TCS Daily


Technological Tap Dance

By Arnold Kling - May 21, 2004 12:00 AM

"Public safety is not negotiable."
-- Joseph Adelstein, FCC Commissioner

It sounds to me as though Commissioner Adelstein and others are digging into a position that providers of Internet-based telephone service -- Voice over IP, or VOIP, for short -- must be regulated in such a way that VOIP conversations can be tapped like ordinary telephone conversations. The FBI is seeking such regulation.

Adelstein's "not negotiable" formulation suggests a rigidity that concerns me both as an economist and as someone who follows technological change. Here is what I wish that our government officials were saying instead:

Public safety is valuable. Our goal should be to attain security in a cost-effective manner, taking into account the latest technological developments. We must also adapt our institutions to preserve Constitutional freedoms and principles while pursuing public safety.

What to Tap?

The phone system was built to carry voice conversations. In recent years, using modems and DSL circuits, the traditional phone system has been retro-fitted to transmit data. But before the age of computers, if you tapped into a phone line, you were going to hear voice conversations. Therefore, a police agency that wanted to listen to a conversation could tap into the caller's phone, the recipient's phone, or anywhere along the circuit connecting the two.

With VOIP, only the endpoints are "tappable." Once a microphone picks up what I say and converts it into information bits that travel over the Internet, those bits are indistinguishable from all the other data bits that are transmitted over the Net.
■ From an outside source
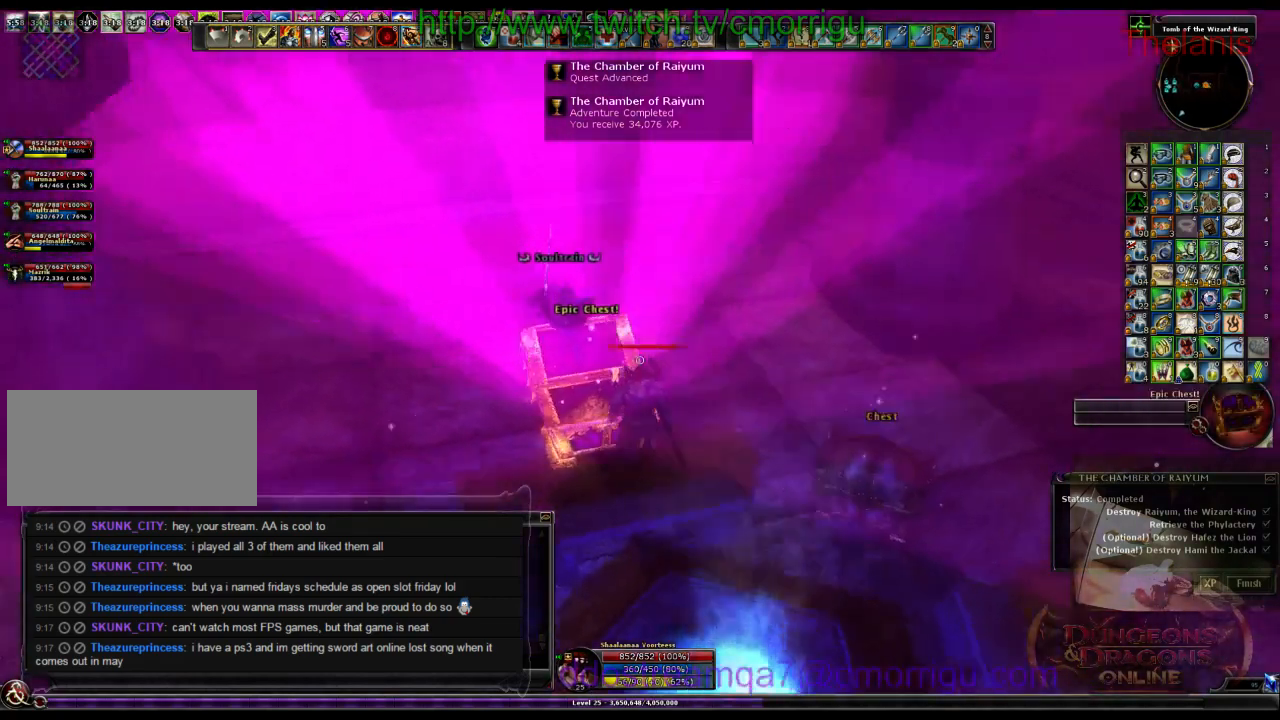
{"keys": [], "events": [[67, "d", "up"]]}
Those generic bits do not become voice again until a recipient computer/phone receives and decodes them. This makes wiretapping much more challenging technically.
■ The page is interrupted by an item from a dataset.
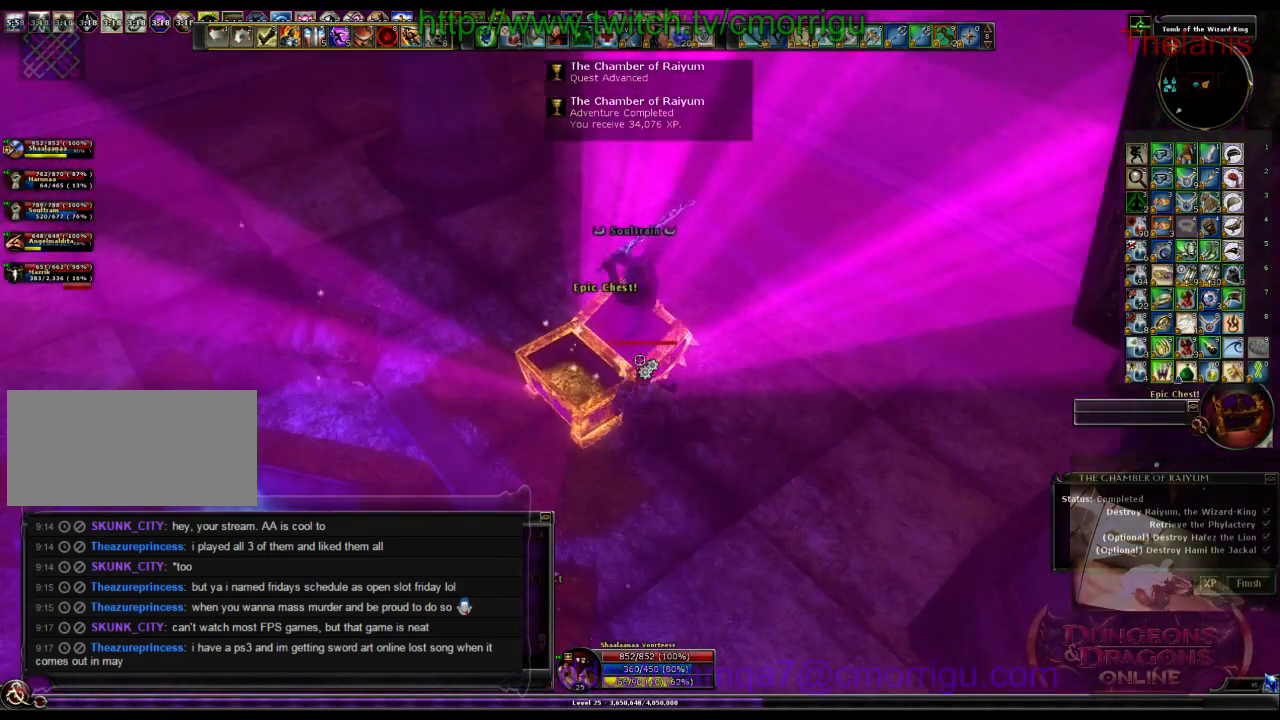
{"keys": [], "events": []}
With ordinary phone service, wiretapping is nearly impossible to prevent. Regardless of what equipment the phone user employs, once an agency has access to the phone line, it can tap the conversation.

With VOIP, the opposite is true. The conversation is private unless the system that does voice-to-data translation is designed and implemented to be tappable. If a terrorist wants to avoid having a VOIP conversation tapped, all he has to do is disable the tapping mechanism on his converter or use a converter that was designed without tapping capabilities. My instinct is that it will be easy to hack around any scheme for tapping VOIP calls. The only people whose VOIP calls will be tappable will be people who choose voluntarily to use tappable systems. Terrorists are unlikely to fit that profile.

Even if terrorists are too lazy to hack around VOIP tapping, they are likely to switch to other means of communications. They might use text-based instant-messaging services, for example. These could be encrypted for even greater privacy.

Any way you look at it, the cost of intercepting electronic communications is increasing and will continue to rise. If the FBI starts trying to dictate the design of hardware and communications systems, the social cost of wiretapping goes up exponentially. Ultimately, a costly, futile pursuit of wiretapping capability will undermine public safety, not bolster it.

Better Surveillance Technology

Although Internet technology is making wiretapping cost prohibitive, other forms of surveillance have become much less expensive. For example, small chip-radios (RFID's) make it possible to track all sorts of people and objects. This capability could be used in a number of ways:

  • 1. Instead of detaining suspected terrorists indefinitely, we could release them but require them to wear RFID's until their cases have been settled. This would allow us to track their movements and identify their contacts.
  • 2. We could put RFID's on all hazardous substances. A warning could go off whenever a tracking system shows that the materials for making a bomb or other weapon are moved in proximity to one another.
  • 3. We could require all non-citizens to wear RFID's while in the United States.
  • 4. We could sell weapons with RFID's on the black market and track how they reach terrorists.
  • 5. We could implant RFID's under the skin of captured enemy combatants without their knowledge, set the prisoners free, and then track their movements.

Another technology that has become less expensive is data mining. I have written before about the promise and potential for this technology in improving public safety. Data mining could be a powerful tool for agencies to conduct triage -- eliminating most people as terrorist suspects while highlighting people whose behavior is consistent with a terrorist profile.

Digital cameras have become smaller and cheaper. Security agencies could make more systematic use of cameras.

Back to the Constitution

The FBI makes it seem as though it is losing a vital capability as VOIP makes telephone tapping more difficult. In fact, other new technologies promise to more than offset the lost wiretapping capability, at much lower cost.

To me, the fact that the FBI is pursuing the wiretapping issue with respect to VOIP is just one more reason to doubt that the Bureau is the right agency to fight terrorism. I would have more confidence in a security agency that is working with the latest technology, not against it.

Ultimately, my concern is not that technology will make our security agencies too weak, but that it might make them too strong. That is why I continue to worry about the notion of a constitution of surveillance.